A faithful copy of the entries, without any pictures, is what is needed here.

*** Opening of INFORMATION GIVEN ***

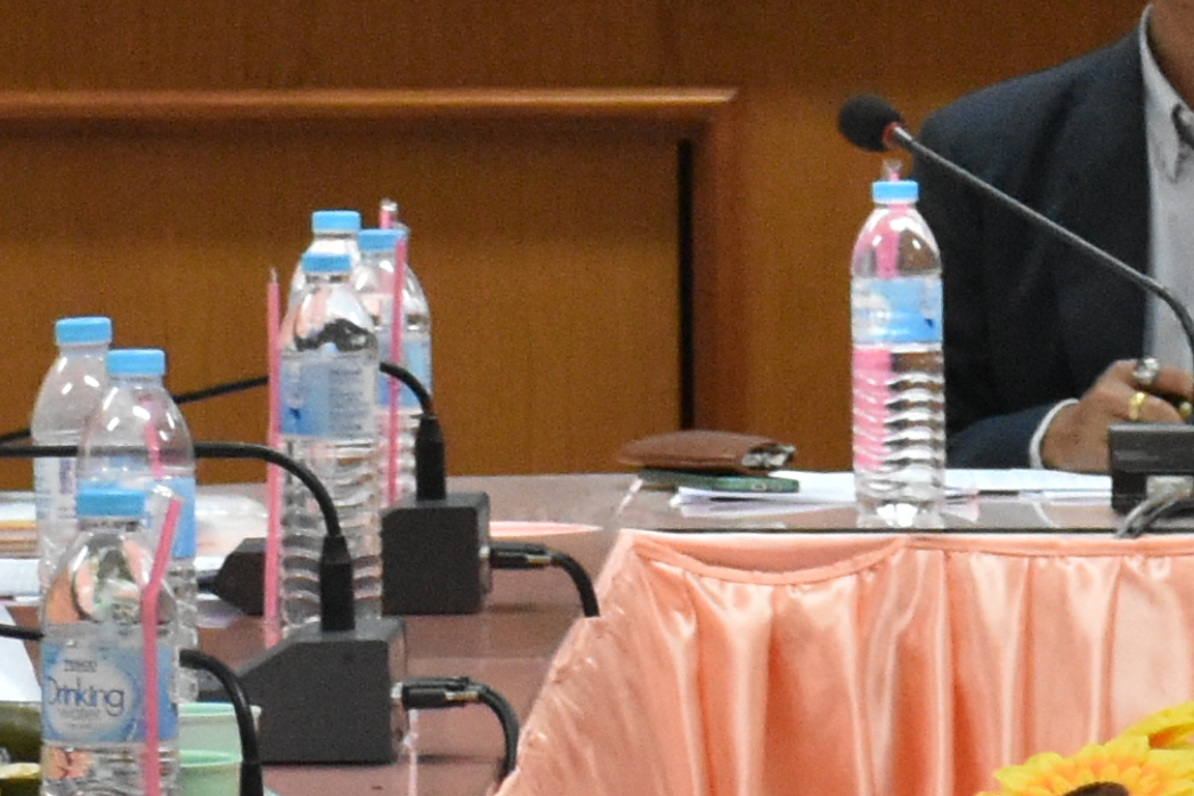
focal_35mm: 387
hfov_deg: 5.3
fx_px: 12830
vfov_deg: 3.6
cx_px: 1252
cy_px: 385
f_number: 6.3
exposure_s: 1/160
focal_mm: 45
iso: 2500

*** Close of INFORMATION GIVEN ***

REPLY TO THE TASK ->
focal_35mm: 387
hfov_deg: 5.3
fx_px: 12830
vfov_deg: 3.6
cx_px: 1252
cy_px: 385
f_number: 6.3
exposure_s: 1/160
focal_mm: 45
iso: 2500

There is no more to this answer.